March 25, 2006 1:00 PM   Subscribe

What is this?

It looks like a lake, but there's no labels on Google Maps, or roads leading to it. Anyone know?
posted by salad spork to Science & Nature (11 answers total)
 
There are roads leading to it - click on "map" instead of "sattelite" or "hybrid" - aren't those gray lines access roads?
posted by muddgirl at 1:05 PM on March 25, 2006


Best answer: google earth says "deep springs lake"
posted by ROU_Xenophobe at 1:05 PM on March 25, 2006


Looks like a lake inside of a volcano crater that is frozen over
posted by Justin Case at 1:08 PM on March 25, 2006


Mono Lake?
posted by syzygy at 1:12 PM on March 25, 2006


Mono lake is due North West. Zoom out and you can see it.
posted by Who_Am_I at 1:17 PM on March 25, 2006


It does look like this pic of Deep Springs Lake though.
posted by Who_Am_I at 1:21 PM on March 25, 2006


Deep Springs is correct. Sorry for the false Mono suggestion.
posted by syzygy at 1:26 PM on March 25, 2006


I'm pretty sure it's a small, volcanic lake. Lake Tahoe is similar and is very, very deep. Crater Lake in Oregon is another example.

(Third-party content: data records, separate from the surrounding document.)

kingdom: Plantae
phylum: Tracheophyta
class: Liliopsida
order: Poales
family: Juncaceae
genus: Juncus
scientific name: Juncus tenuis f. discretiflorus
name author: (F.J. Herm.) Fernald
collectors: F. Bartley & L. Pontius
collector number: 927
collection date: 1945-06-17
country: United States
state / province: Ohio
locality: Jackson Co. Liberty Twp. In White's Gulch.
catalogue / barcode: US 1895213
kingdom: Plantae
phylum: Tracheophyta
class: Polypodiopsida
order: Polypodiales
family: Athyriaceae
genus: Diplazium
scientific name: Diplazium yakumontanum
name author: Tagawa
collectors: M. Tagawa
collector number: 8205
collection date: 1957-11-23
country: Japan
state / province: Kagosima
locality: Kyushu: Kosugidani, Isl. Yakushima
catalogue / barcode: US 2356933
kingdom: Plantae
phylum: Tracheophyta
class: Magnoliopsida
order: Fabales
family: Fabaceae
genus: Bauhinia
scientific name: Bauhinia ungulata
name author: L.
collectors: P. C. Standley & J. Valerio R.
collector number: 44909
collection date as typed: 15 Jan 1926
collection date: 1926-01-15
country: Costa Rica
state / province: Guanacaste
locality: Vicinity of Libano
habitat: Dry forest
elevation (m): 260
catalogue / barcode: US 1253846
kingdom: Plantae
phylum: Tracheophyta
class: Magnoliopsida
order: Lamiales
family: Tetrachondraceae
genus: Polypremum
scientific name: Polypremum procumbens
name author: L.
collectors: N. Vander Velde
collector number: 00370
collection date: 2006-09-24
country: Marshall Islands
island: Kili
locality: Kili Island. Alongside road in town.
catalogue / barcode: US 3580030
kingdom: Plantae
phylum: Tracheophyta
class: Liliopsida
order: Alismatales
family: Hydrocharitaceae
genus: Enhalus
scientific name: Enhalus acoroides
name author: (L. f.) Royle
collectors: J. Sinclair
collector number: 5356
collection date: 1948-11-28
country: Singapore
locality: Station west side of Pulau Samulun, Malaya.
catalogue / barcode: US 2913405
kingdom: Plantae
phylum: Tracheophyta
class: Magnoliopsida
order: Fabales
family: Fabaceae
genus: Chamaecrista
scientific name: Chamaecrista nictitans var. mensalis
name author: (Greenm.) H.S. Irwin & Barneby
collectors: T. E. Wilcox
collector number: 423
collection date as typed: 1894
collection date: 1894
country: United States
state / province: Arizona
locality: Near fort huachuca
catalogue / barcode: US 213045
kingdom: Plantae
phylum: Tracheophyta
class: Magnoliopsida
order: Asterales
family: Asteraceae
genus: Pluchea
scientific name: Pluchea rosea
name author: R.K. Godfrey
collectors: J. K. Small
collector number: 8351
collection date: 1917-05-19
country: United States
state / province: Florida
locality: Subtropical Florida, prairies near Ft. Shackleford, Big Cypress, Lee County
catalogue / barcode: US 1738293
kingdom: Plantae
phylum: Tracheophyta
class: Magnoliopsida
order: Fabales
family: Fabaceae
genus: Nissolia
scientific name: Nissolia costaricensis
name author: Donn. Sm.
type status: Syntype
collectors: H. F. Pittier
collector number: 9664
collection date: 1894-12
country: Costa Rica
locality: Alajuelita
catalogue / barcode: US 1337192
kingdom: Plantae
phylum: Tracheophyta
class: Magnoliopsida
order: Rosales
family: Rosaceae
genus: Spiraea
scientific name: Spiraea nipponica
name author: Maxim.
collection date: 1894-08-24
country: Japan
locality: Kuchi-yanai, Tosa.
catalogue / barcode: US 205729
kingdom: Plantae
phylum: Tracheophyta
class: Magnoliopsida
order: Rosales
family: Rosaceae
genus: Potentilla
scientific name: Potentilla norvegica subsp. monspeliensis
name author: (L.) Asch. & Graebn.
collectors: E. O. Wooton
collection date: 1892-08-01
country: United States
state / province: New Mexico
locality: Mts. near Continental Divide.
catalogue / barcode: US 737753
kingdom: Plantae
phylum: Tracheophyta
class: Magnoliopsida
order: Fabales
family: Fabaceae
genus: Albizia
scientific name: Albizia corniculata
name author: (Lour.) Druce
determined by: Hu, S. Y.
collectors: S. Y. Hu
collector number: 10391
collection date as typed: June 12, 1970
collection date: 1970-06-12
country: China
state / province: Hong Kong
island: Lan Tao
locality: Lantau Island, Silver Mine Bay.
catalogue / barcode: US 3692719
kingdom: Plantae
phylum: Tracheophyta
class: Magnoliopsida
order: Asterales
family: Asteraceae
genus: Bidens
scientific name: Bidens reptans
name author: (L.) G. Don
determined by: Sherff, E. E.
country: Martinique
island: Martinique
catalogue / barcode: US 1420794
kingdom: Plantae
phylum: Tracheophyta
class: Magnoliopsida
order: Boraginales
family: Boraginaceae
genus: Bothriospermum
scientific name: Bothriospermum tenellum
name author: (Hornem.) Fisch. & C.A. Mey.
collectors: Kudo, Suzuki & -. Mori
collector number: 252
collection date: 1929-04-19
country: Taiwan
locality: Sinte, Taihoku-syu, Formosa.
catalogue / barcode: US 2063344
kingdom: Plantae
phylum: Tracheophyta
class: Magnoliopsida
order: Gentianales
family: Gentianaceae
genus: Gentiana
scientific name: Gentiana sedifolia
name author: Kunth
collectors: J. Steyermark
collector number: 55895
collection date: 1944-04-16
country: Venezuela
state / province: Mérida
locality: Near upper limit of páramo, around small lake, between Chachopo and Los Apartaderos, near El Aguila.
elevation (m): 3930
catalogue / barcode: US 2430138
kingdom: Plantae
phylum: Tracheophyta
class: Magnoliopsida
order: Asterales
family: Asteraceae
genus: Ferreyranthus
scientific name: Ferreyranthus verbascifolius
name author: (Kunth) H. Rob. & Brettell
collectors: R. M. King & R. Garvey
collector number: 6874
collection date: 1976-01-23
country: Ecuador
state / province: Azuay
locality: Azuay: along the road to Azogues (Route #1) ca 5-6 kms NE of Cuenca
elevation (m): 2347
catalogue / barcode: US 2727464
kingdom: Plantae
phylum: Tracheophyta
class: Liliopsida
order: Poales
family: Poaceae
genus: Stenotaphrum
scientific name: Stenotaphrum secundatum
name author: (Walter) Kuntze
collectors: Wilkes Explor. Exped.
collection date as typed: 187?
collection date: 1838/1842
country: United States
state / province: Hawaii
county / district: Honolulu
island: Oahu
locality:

There are lots more around the Tahoe region, and many of them probably aren't labeled via Google Maps. It's also possible that this lake is temporary - existing only in the summer months due to runoff. If you get a good USGS map of the region you'll probably see it just fine.
posted by aladfar at 1:33 PM on March 25, 2006


Yeah. Deep Springs Lake from topozone.
posted by driveler at 1:51 PM on March 25, 2006


And the smaller green patch to the NNE is Deep Springs College. The lake, from what I remember, is seasonal.
posted by Johnny Assay at 3:03 PM on March 25, 2006


Response by poster: OK, topozone may be the coolest thing I've seen all day. Thanks for the answers!!